Recast every line of text in the entries below as a JSON list of strings, one string per line, with blank lines and the picture markers left out.

■ DATA SUPPLIED:
------------------------------------
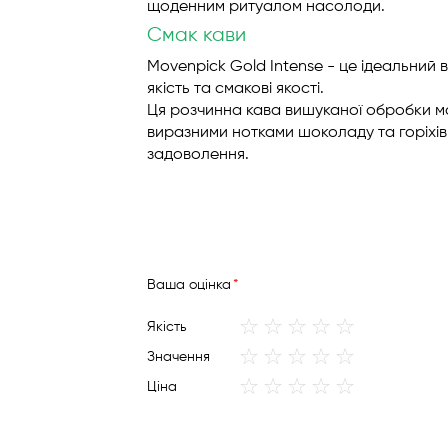
щоденним ритуалом насолоди.
Смак кави
Movenpick Gold Intense - це ідеальний в
якість та смакові якості.
Ця розчинна кава вишуканої обробки м
виразними нотками шоколаду та горіхів
задоволення.
Вашa оцінка
1
2
3
4
5
Якість
star
stars
stars
stars
stars
1
2
3
4
5
Значення
star
stars
stars
stars
stars
1
2
3
4
5
Ціна
star
stars
stars
stars
stars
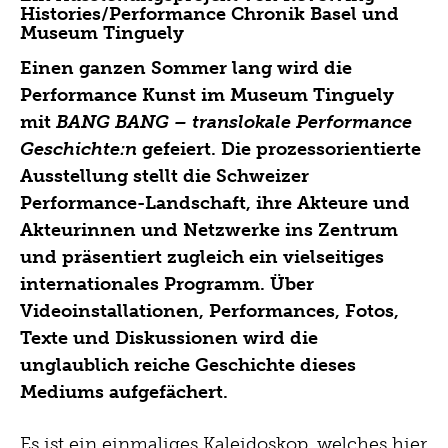
2008
Histories/Performance Chronik Basel und
Museum Tinguely
2007
Einen ganzen Sommer lang wird die
2006
Performance Kunst im Museum Tinguely
mit
BANG BANG – translokale Performance
2005
Geschichte:n
gefeiert. Die prozessorientierte
2004
Ausstellung stellt die Schweizer
2003
Performance-Landschaft, ihre Akteure und
Akteurinnen und Netzwerke ins Zentrum
2002
und präsentiert zugleich ein vielseitiges
2001
internationales Programm. Über
Videoinstallationen, Performances, Fotos,
2000
Texte und Diskussionen wird die
1999
unglaublich reiche Geschichte dieses
Mediums aufgefächert.
1998
1997
Es ist ein einmaliges Kaleidoskop, welches hier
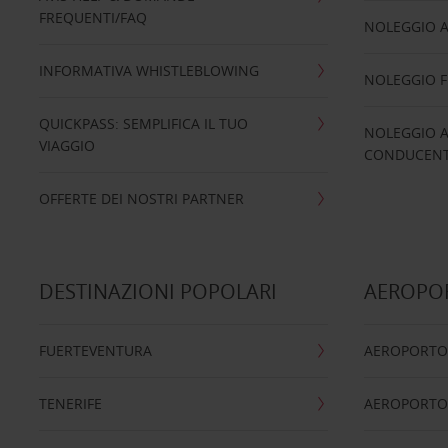
FREQUENTI/FAQ
NOLEGGIO A
INFORMATIVA WHISTLEBLOWING
NOLEGGIO 
QUICKPASS: SEMPLIFICA IL TUO
NOLEGGIO A
VIAGGIO
CONDUCENTI
OFFERTE DEI NOSTRI PARTNER
DESTINAZIONI POPOLARI
AEROPOR
FUERTEVENTURA
AEROPORTO
TENERIFE
AEROPORTO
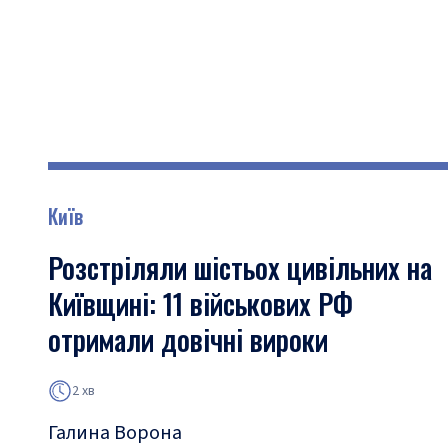
Київ
Розстріляли шістьох цивільних на
Київщині: 11 військових РФ
отримали довічні вироки
2 хв
Галина Ворона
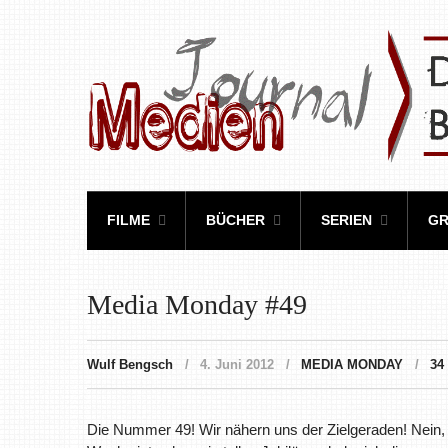
FILME
BÜCHER
SERIEN
GR
Media Monday #49
Wulf Bengsch
4. Juni 2012
MEDIA MONDAY
34
Die Nummer 49! Wir nähern uns der Zielgeraden! Nein,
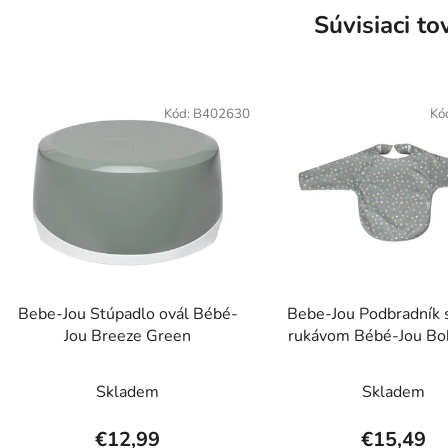
Súvisiaci to
Kód:
B402630
Kó
Bebe-Jou Stúpadlo ovál Bébé-
Bebe-Jou Podbradník 
Jou Breeze Green
rukávom Bébé-Jou B
Garden
Skladem
Skladem
€12,99
€15,49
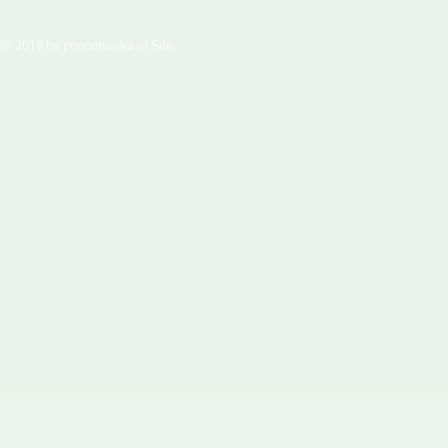
© 2019 by popponooka of Site.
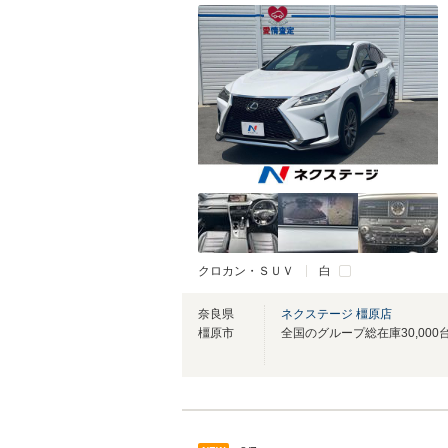
クロカン・ＳＵＶ
白
奈良県
ネクステージ 橿原店
橿原市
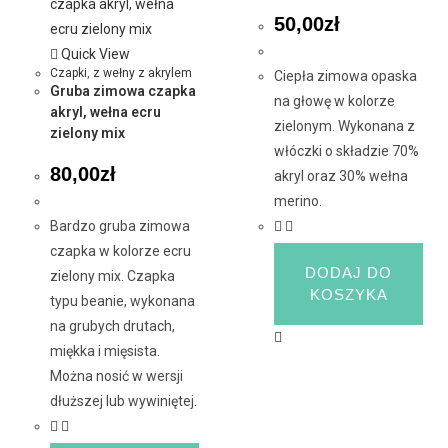
50,00
zł
Quick View
Czapki
,
z wełny z akrylem
Ciepła zimowa opaska
Gruba zimowa czapka
na głowę w kolorze
akryl, wełna ecru
zielonym. Wykonana z
zielony mix
włóczki o składzie 70%
80,00
zł
akryl oraz 30% wełna
merino.
Bardzo gruba zimowa
czapka w kolorze ecru
DODAJ DO
zielony mix. Czapka
KOSZYKA
typu beanie, wykonana
na grubych drutach,
miękka i mięsista.
Można nosić w wersji
dłuższej lub wywiniętej.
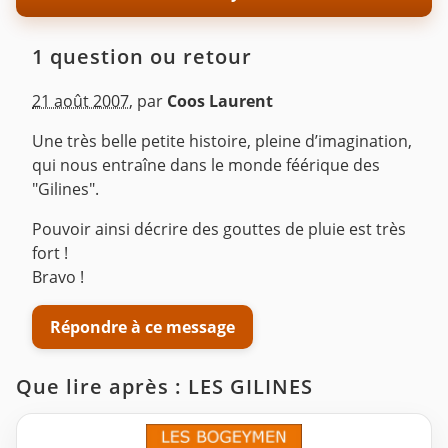
1 question ou retour
21 août 2007
,
par
Coos Laurent
Une très belle petite histoire, pleine d’imagination,
qui nous entraîne dans le monde féérique des
"Gilines".
Pouvoir ainsi décrire des gouttes de pluie est très
fort !
Bravo !
Répondre à ce message
Que lire après : LES GILINES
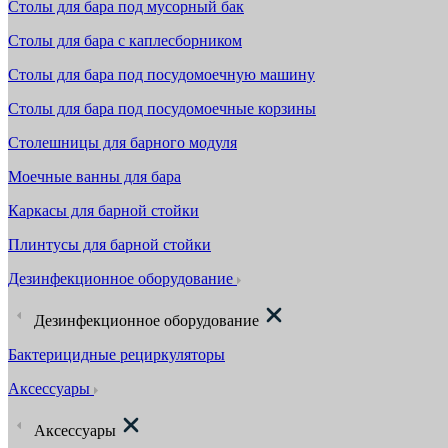
Столы для бара под мусорный бак
Столы для бара с каплесборником
Столы для бара под посудомоечную машину
Столы для бара под посудомоечные корзины
Столешницы для барного модуля
Моечные ванны для бара
Каркасы для барной стойки
Плинтусы для барной стойки
Дезинфекционное оборудование
Дезинфекционное оборудование
Бактерицидные рециркуляторы
Аксессуары
Аксессуары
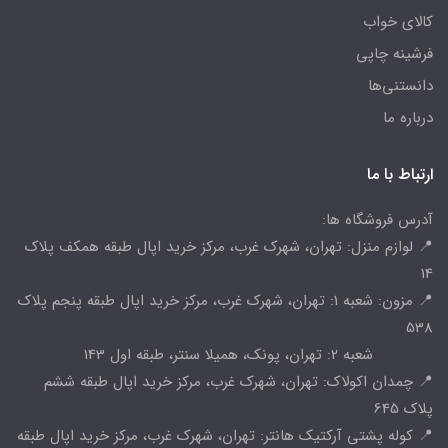
کالای خواب
فرشینه چاپی
دانستنی‌ها
درباره ما
ارتباط با ما
آدرس فروشگاه ها:
📍 لوازم منزل: تهران، شهرک غرب، مرکز خرید اپال طبقه همکف پلاک
14
📍 مزون: شعبه 1: تهران، شهرک غرب، مرکز خرید اپال طبقه پنجم پلاک
538
شعبه 2: تهران، پونک، همیلا سنتر، طبقه اول 143
📍 چمدان اکولاک: تهران، شهرک غرب، مرکز خرید اپال طبقه ششم
پلاک 645
📍 کوله پشتی آرکتیک هانتر: تهران، شهرک غرب، مرکز خرید اپال طبقه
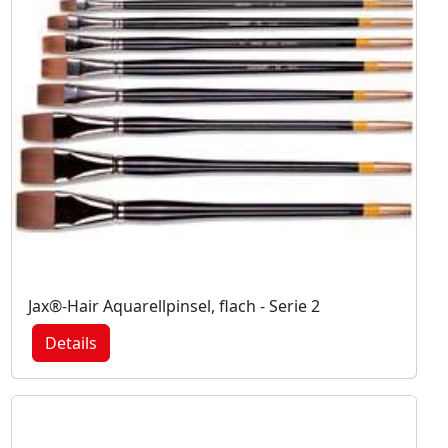
Jax®-Hair Aquarellpinsel, flach - Serie 2
Details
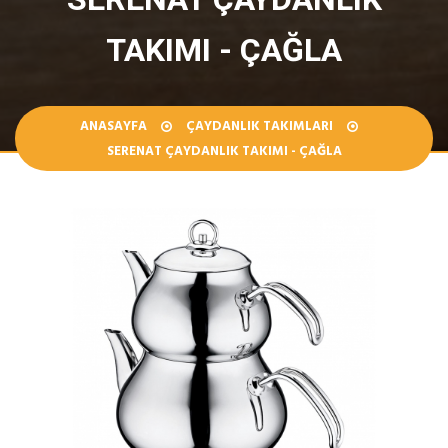
TAKIMI - ÇAĞLA
ANASAYFA
ÇAYDANLIK TAKIMLARI
SERENAT ÇAYDANLIK TAKIMI - ÇAĞLA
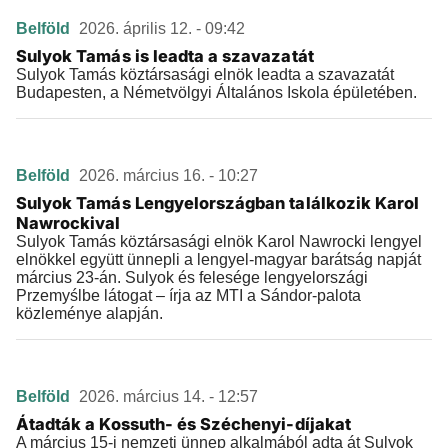
Belföld
2026. április 12. - 09:42
Sulyok Tamás is leadta a szavazatát
Sulyok Tamás köztársasági elnök leadta a szavazatát
Budapesten, a Németvölgyi Általános Iskola épületében.
Belföld
2026. március 16. - 10:27
Sulyok Tamás Lengyelországban találkozik Karol
Nawrockival
Sulyok Tamás köztársasági elnök Karol Nawrocki lengyel
elnökkel együtt ünnepli a lengyel-magyar barátság napját
március 23-án. Sulyok és felesége lengyelországi
Przemyślbe látogat – írja az MTI a Sándor-palota
közleménye alapján.
Belföld
2026. március 14. - 12:57
Átadták a Kossuth- és Széchenyi-díjakat
A március 15-i nemzeti ünnep alkalmából adta át Sulyok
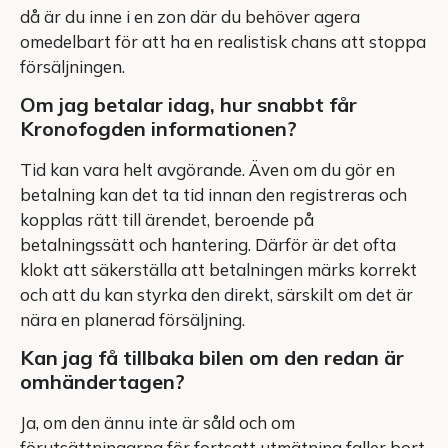
då är du inne i en zon där du behöver agera
omedelbart för att ha en realistisk chans att stoppa
försäljningen.
Om jag betalar idag, hur snabbt får
Kronofogden informationen?
Tid kan vara helt avgörande. Även om du gör en
betalning kan det ta tid innan den registreras och
kopplas rätt till ärendet, beroende på
betalningssätt och hantering. Därför är det ofta
klokt att säkerställa att betalningen märks korrekt
och att du kan styrka den direkt, särskilt om det är
nära en planerad försäljning.
Kan jag få tillbaka bilen om den redan är
omhändertagen?
Ja, om den ännu inte är såld och om
förutsättningarna för fortsatt utmätning faller bort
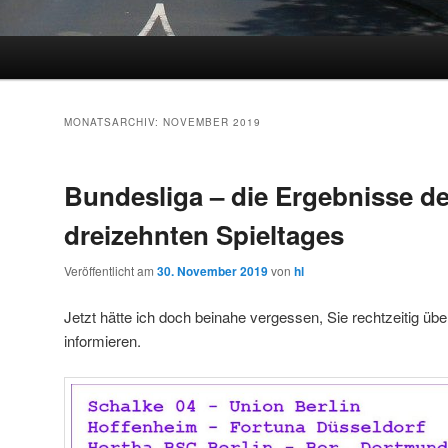
MONATSARCHIV:
NOVEMBER 2019
Bundesliga – die Ergebnisse d
dreizehnten Spieltages
Veröffentlicht am
30. November 2019
von
hl
Jetzt hätte ich doch beinahe vergessen, Sie rechtzeitig üb
informieren.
------------------------------------
■ THE COMPLETED TASK:
[
  "щоденним ритуалом насолоди.",
  "Смак кави",
  "Movenpick Gold Intense - це ідеальний в",
  "якість та смакові якості.",
  "Ця розчинна кава вишуканої обробки м",
  "виразними нотками шоколаду та горіхів",
  "задоволення.",
  "Вашa оцінка",
  "1",
  "2",
  "3",
  "4",
  "5",
  "Якість",
  "star",
  "stars",
  "stars",
  "stars",
  "stars",
  "1",
  "2",
  "3",
  "4",
  "5",
  "Значення",
  "star",
  "stars",
  "stars",
  "stars",
  "stars",
  "1",
  "2",
  "3",
  "4",
  "5",
  "Ціна",
  "star",
  "stars",
  "stars",
  "stars",
  "stars",
  "2008",
  "Histories/Performance Chronik Basel und",
  "Museum Tinguely",
  "2007",
  "Einen ganzen Sommer lang wird die",
  "2006",
  "Performance Kunst im Museum Tinguely",
  "mit",
  "BANG BANG – translokale Performance",
  "2005",
  "Geschichte:n",
  "gefeiert. Die prozessorientierte",
  "2004",
  "Ausstellung stellt die Schweizer",
  "2003",
  "Performance-Landschaft, ihre Akteure und",
  "Akteurinnen und Netzwerke ins Zentrum",
  "2002",
  "und präsentiert zugleich ein vielseitiges",
  "2001",
  "internationales Programm. Über",
  "Videoinstallationen, Performances, Fotos,",
  "2000",
  "Texte und Diskussionen wird die",
  "1999",
  "unglaublich reiche Geschichte dieses",
  "Mediums aufgefächert.",
  "1998",
  "1997",
  "Es ist ein einmaliges Kaleidoskop, welches hier",
  "FREQUENTI/FAQ",
  "NOLEGGIO A",
  "INFORMATIVA WHISTLEBLOWING",
  "NOLEGGIO ",
  "QUICKPASS: SEMPLIFICA IL TUO",
  "NOLEGGIO A",
  "VIAGGIO",
  "CONDUCENTI",
  "OFFERTE DEI NOSTRI PARTNER",
  "DESTINAZIONI POPOLARI",
  "AEROPOR",
  "FUERTEVENTURA",
  "AEROPORTO",
  "TENERIFE",
  "AEROPORTO",
  "Київ",
  "Розстріляли шістьох цивільних на",
  "Київщині: 11 військових РФ",
  "отримали довічні вироки",
  "2 хв",
  "Галина Ворона",
  "FILME",
  "BÜCHER",
  "SERIEN",
  "GR",
  "Media Monday #49",
  "Wulf Bengsch",
  "4. Juni 2012",
  "MEDIA MONDAY",
  "34",
  "Die Nummer 49! Wir nähern uns der Zielgeraden! Nein,",
  "Súvisiaci to",
  "Kód:",
  "B402630",
  "Kó",
  "Bebe-Jou Stúpadlo ovál Bébé-",
  "Bebe-Jou Podbradník ",
  "Jou Breeze Green",
  "rukávom Bébé-Jou B",
  "Garden",
  "Skladem",
  "Skladem",
  "€12,99",
  "€15,49",
  "© 2019 by popponooka of Site.",
  "クロカン・ＳＵＶ",
  "白",
  "奈良県",
  "ネクステージ 橿原店",
  "橿原市",
  "50,00",
  "zł",
  "Quick View",
  "Czapki",
  ",",
  "z wełny z akrylem",
  "Ciepła zimowa opaska",
  "Gruba zimowa czapka",
  "na głowę w kolorze",
  "akryl, wełna ecru",
  "zielonym. Wykonana z",
  "zielony mix",
  "włóczki o składzie 70%",
  "80,00",
  "zł",
  "akryl oraz 30% wełna",
  "merino.",
  "Bardzo gruba zimowa",
  "czapka w kolorze ecru",
  "DODAJ DO",
  "zielony mix. Czapka",
  "KOSZYKA",
  "typu beanie, wykonana",
  "na grubych drutach,",
  "miękka i mięsista.",
  "Można nosić w wersji",
  "dłuższej lub wywiniętej.",
  "1 question ou retour",
  "21 août 2007",
  ",",
  "par",
  "Coos Laurent",
  "Une très belle petite histoire, pleine d’imagination,",
  "qui nous entraîne dans le monde féérique des",
  "\"Gilines\".",
  "Pouvoir ainsi décrire des gouttes de pluie est très",
  "fort !",
  "Bravo !",
  "Répondre à ce message",
  "Que lire après : LES GILINES",
  "Столы для бара под мусорный бак",
  "Столы для бара с каплесборником",
  "Столы для бара под посудомоечную машину",
  "Столы для бара под посудомоечные корзины",
  "Столешницы для барного модуля",
  "Моечные ванны для бара",
  "Каркасы для барной стойки",
  "Плинтусы для барной стойки",
  "Дезинфекционное оборудование",
  "Дезинфекционное оборудование",
  "Бактерицидные рециркуляторы",
  "Аксессуары",
  "Аксессуары",
  "کالای خواب",
  "فرشینه چاپی",
  "دانستنی‌ها",
  "درباره ما",
  "ارتباط با ما",
  "آدرس فروشگاه ها:",
  "📍 لوازم منزل: تهران، شهرک غرب، مرکز خرید اپال طبقه همکف پلاک",
  "14",
  "📍 مزون: شعبه 1: تهران، شهرک غرب، مرکز خرید اپال طبقه پنجم پلاک",
  "538",
  "شعبه 2: تهران، پونک، همیلا سنتر، طبقه اول 143",
  "📍 چمدان اکولاک: تهران، شهرک غرب، مرکز خرید اپال طبقه ششم",
  "پلاک 645",
  "📍 کوله پشتی آرکتیک هانتر: تهران، شهرک غرب، مرکز خرید اپال طبقه",
  "Jax®-Hair Aquarellpinsel, flach - Serie 2",
  "Details",
  "TAKIMI - ÇAĞLA",
  "ANASAYFA",
  "ÇAYDANLIK TAKIMLARI",
  "SERENAT ÇAYDANLIK TAKIMI - ÇAĞLA",
  "Belföld",
  "2026. április 12. - 09:42",
  "Sulyok Tamás is leadta a szavazatát",
  "Sulyok Tamás köztársasági elnök leadta a szavazatát",
  "Budapesten, a Németvölgyi Általános Iskola épületében.",
  "Belföld",
  "2026. március 16. - 10:27",
  "Sulyok Tamás Lengyelországban találkozik Karol",
  "Nawrockival",
  "Sulyok Tamás köztársasági elnök Karol Nawrocki lengyel",
  "elnökkel együtt ünnepli a lengyel-magyar barátság napját",
  "március 23-án. Sulyok és felesége lengyelországi",
  "Przemyślbe látogat – írja az MTI a Sándor-palota",
  "közleménye alapján.",
  "Belföld",
  "2026. március 14. - 12:57",
  "Átadták a Kossuth- és Széchenyi-díjakat",
  "A március 15-i nemzeti ünnep alkalmából adta át Sulyok",
  "då är du inne i en zon där du behöver agera",
  "omedelbart för att ha en realistisk chans att stoppa",
  "försäljningen.",
  "Om jag betalar idag, hur snabbt får",
  "Kronofogden informationen?",
  "Tid kan vara helt avgörande. Även om du gör en",
  "betalning kan det ta tid innan den registreras och",
  "kopplas rätt till ärendet, beroende på",
  "betalningssätt och hantering. Därför är det ofta",
  "klokt att säkerställa att betalningen märks korrekt",
  "och att du kan styrka den direkt, särskilt om det är",
  "nära en planerad försäljning.",
  "Kan jag få tillbaka bilen om den redan är",
  "omhändertagen?",
  "Ja, om den ännu inte är såld och om",
  "förutsättningarna för fortsatt utmätning faller bort",
  "MONATSARCHIV:",
  "NOVEMBER 2019",
  "Bundesliga – die Ergebnisse d",
  "dreizehnten Spieltages",
  "Veröffentlicht am",
  "30. November 2019",
  "von",
  "hl",
  "Jetzt hätte ich doch beinahe vergessen, Sie rechtzeitig üb",
  "informieren."
]